Eine aufnahmetechnische Meisterleistung ist diese Pressung von EMI mit Simon Rattle und den Berliner Symphonikern. Sie spielen die Symphonie Nr 1, 2, 3 und 4 von Johannes Brahms. Die Berliner gelten wohl zurecht als das vielleicht weltbeste Brahms-Orchester und Rattle hat in seinen Berliner Jahren das Orchester zur absoluten Spitzenklasse entwickelt. Dass wir ihn jetzt in München erleben dürfen ist wunderbar, für Berlin ist sein Wechsel ein Verlust. Nein, ich teile die Meinung von Robert Fraunholzer ganz und gar nicht, der bei Erscheinen dieser Aufnahme im Magazin RONDO bemängelte, Rattle fehle es bei seiner Interpretation an „musikantischem Temperament“.

Stan Getz: Stan Getz plays Eddie Sauter

Bei diesem Album handelt es sich um eine Reissue zweier Veröffentlichungen von 1961 („Focus“) bzw. aus dem Jahr 1965 („Mickey One“). Der legendäre Sax-Man Stan Getz spielt Stücke von Eddie Sauter, der als Trompeter vor allem mit Bill Finegan in den 50iger Jahren einige Bekanntheit erlangte. Zwischen 1957 und 1959 arbeitete er in Deutschland und leitete hier er das SWF-Tanzorchester. In den 60iger kehrte er zurück in den USA und arbeitete u.a. mit Stan Getz zusammen.

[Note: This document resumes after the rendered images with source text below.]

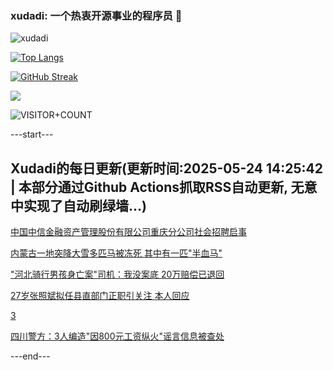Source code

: ### xudadi: 一个热衷开源事业的程序员 👋

![xudadi](https://github-readme-stats-git-masterorgs-github-readme-stats-team.vercel.app/api?username=xudadi)

[![Top Langs](https://github-readme-stats.vercel.app/api/top-langs/?username=xudadi)](https://github.com/anuraghazra/github-readme-stats)

[![GitHub Streak](https://streak-stats.demolab.com?user=xudadi&locale=zh_Hans)](https://git.io/streak-stats)

![](https://raw.githubusercontent.com/xudadi/xudadi/main/assets/github-contribution-grid-snake.svg)

![VISITOR+COUNT](https://komarev.com/ghpvc/?username=xudadi&label=VISITOR+COUNT)


---start---

## Xudadi的每日更新(更新时间:2025-05-24 14:25:42 | 本部分通过Github Actions抓取RSS自动更新, 无意中实现了自动刷绿墙...)

[中国中信金融资产管理股份有限公司重庆分公司社会招聘启事](https://www.gongkaoleida.com/article/2416341)

[内蒙古一地突降大雪多匹马被冻死 其中有一匹"半血马"](https://m.163.com/news/article/K0AIUFT905345ARG.html)

["河北骑行男孩身亡案"司机：我没案底 20万赔偿已退回](https://m.163.com/news/article/K09DHVCM053469KO.html)

[27岁张照斌拟任县直部门正职引关注 本人回应](https://m.163.com/news/article/K0ACLNDN0530JPVV.html)

[3](https://m.163.com/touch/news/sub/domestic)

[四川警方：3人编造"因800元工资纵火"谣言信息被查处](https://m.163.com/news/article/K09FJNQM0514R9P4.html)

---end---
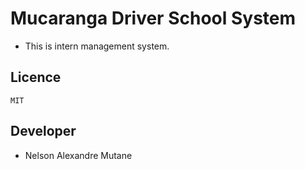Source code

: # Mucaranga Driver School System

- This is intern management system.

## Licence

    MIT

## Developer

- Nelson Alexandre Mutane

Focus und Mickey One sind klassische Big Band Werke, irgendwo zwischen Swing und Easy Listening. Focus ist ein komplexes Arrangement mit Streicher-Ensemble, Mickey One der Soundtrack zu dem gleichnamigen Film von Arthur Penn. Alles in allem Musik für einen langen ruhigen Fünf-Uhr-Tee.